Given that none of the mutants are completely resistant to α-Btx and that pull downs in each of the mutants still have α-Btx binding, it suggests to us that α-Btx binding receptors can exist in a number of conformations.

Reviewer #3 (Recommendations for the authors):

The use of the term deletion to describe the strains is not quite accurate. The genes are clearly disrupted by the constructs and so a more appropriate term along these lines could be considered.

We have replaced the word deletion to mutation or to null.

For the injection assay results, presentation of the individual replicate data points on the figure 2 would be a clearer way to provide insights to the reader regarding variability rather than relying on the table. I also have a question about the description of the figure (line 190) of there being 10 larvae per replicate, however there are a number of data points where 25% is reported in Appendix Table 2. How was this calculated and would raw data be more suitable to report in the table given the number of larvae tested was 10 for each replicate?

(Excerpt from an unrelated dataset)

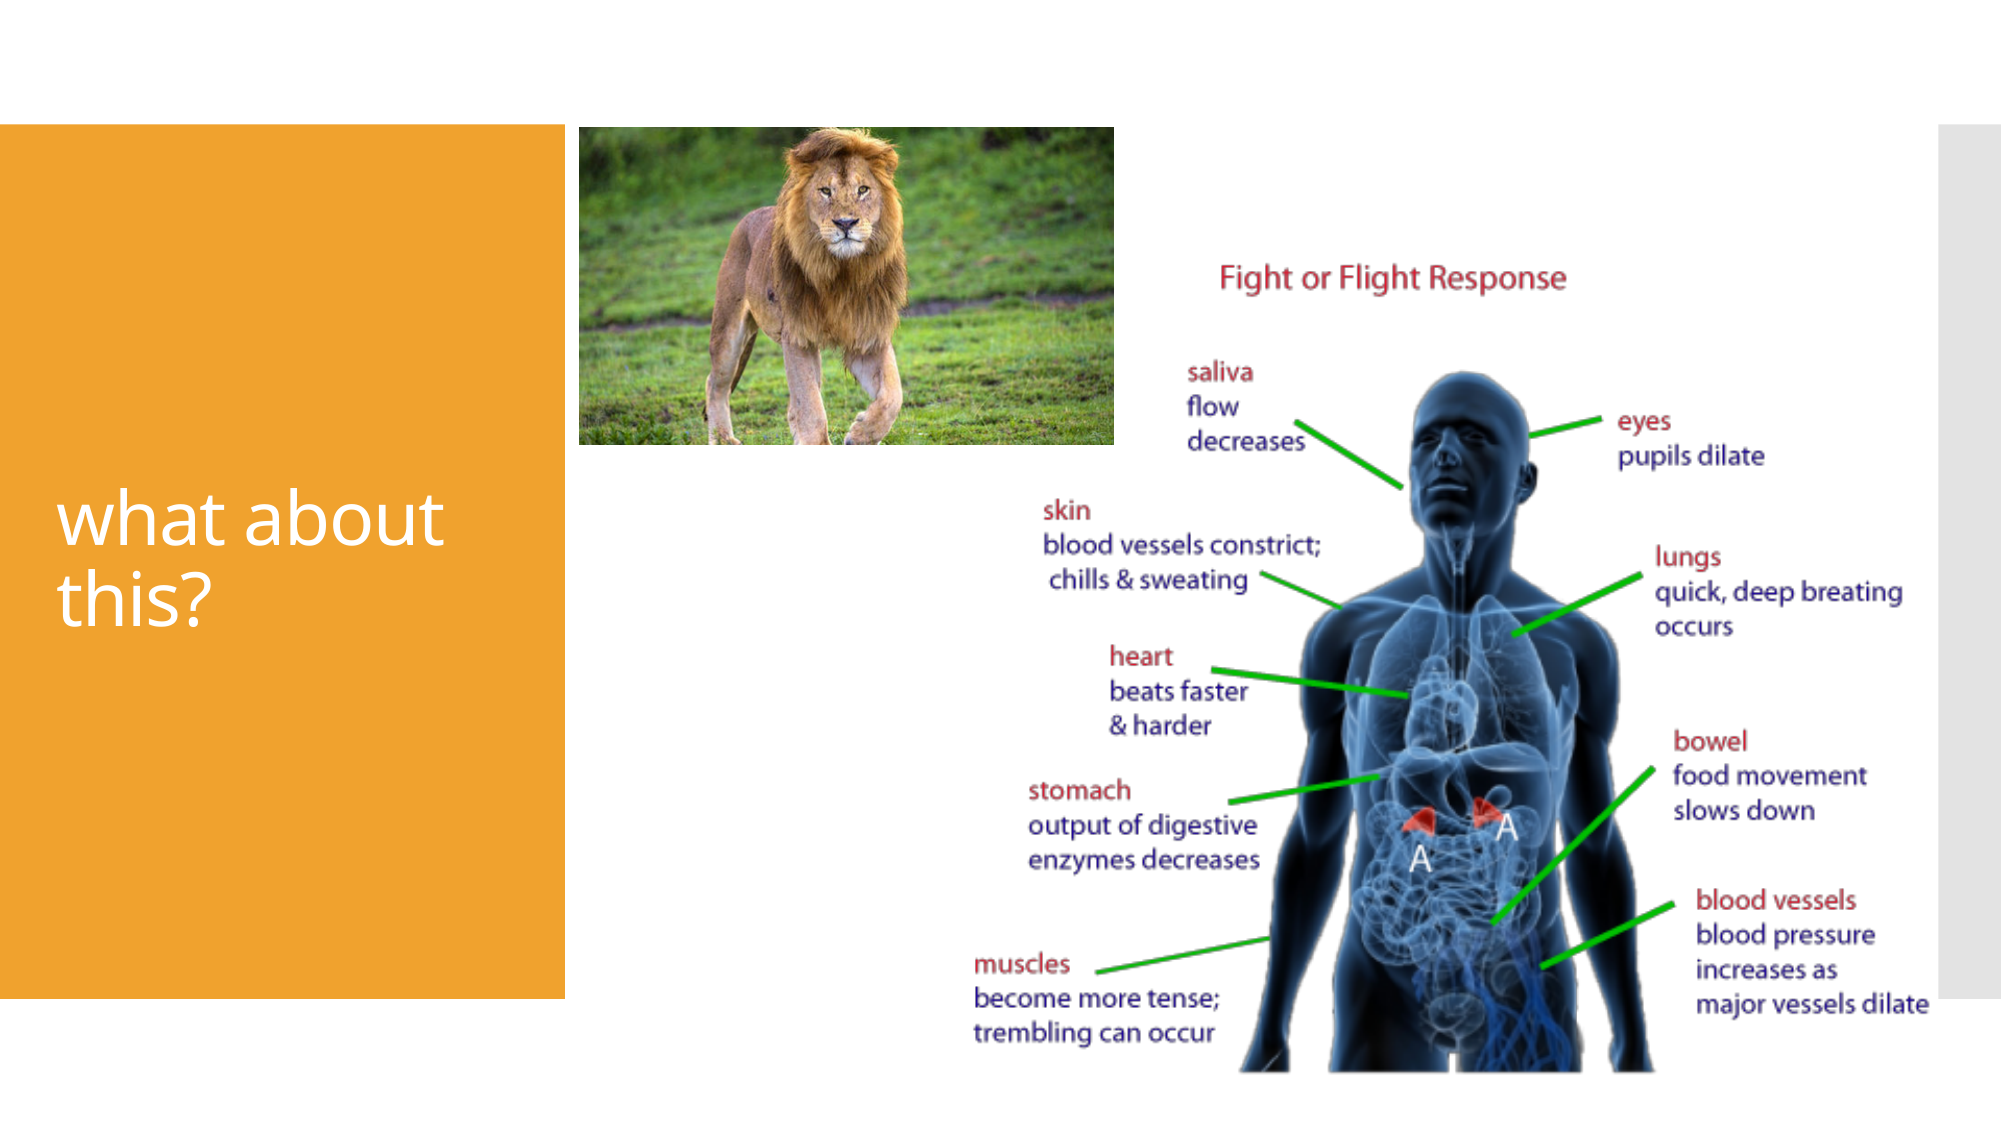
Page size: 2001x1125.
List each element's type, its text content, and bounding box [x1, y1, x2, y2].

title what about this? [41, 184, 525, 940]
picture [579, 127, 1963, 1083]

As requested we have included individual replicate data points in figure 2. Moreover, we address the following requests by testing three independent replicates with a total of 10 larvae per genotype and corrected the legend of Figure 2:

(A) Bar graph of the survival rate, measured as the percentage of pupae formed, following larval 189 injection of 2.5 nmol/g Hv1a in the indicated homozygous lines. **P=0.0035 (oneway ANOVA (F(11,24)=4.99, P=0.0005 with Bonferroni’s multiple comparisons test). Mean ± SD of 3 independent replicates in each group (10 injected larvae in total). Individual replicate data points are shown (B) Survival rate following larval injection of 1.25 nmol/g αBtx. **P<0.001, ***P=0.0001 (one-way ANOVA (F(11,24)= 7.921, P<0.0001, followed by Bonferroni’s multiple comparisons test). Mean ± SD of 3 independent replicates in each group (10 injected larvae in total). w1118 is the wild-type base stock, THattp40 and THattP2 are the Cas9 lines used to establish the mutants, w1118 + PBS represents the injection control.

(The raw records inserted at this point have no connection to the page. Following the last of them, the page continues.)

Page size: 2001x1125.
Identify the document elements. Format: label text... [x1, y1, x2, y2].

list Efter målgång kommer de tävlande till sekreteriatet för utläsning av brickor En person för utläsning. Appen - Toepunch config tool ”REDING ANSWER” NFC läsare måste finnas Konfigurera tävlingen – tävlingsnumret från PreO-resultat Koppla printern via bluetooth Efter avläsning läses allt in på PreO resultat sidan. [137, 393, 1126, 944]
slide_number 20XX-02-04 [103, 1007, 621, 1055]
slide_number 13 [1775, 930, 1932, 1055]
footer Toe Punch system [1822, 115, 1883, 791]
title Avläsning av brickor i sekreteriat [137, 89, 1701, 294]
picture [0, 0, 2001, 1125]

Related to the point in the public review, if the Dbeta1 strain in this study is able to survive until pupation, would it be possible to conduct the injection experiments on these to assay for the involvement of Dbeta1, particularly in the action of Hvl1a? This would enable results from the full set of genes to be reported, strengthening the findings.

As we indicated above, we were unable to recover any homozygous larvae.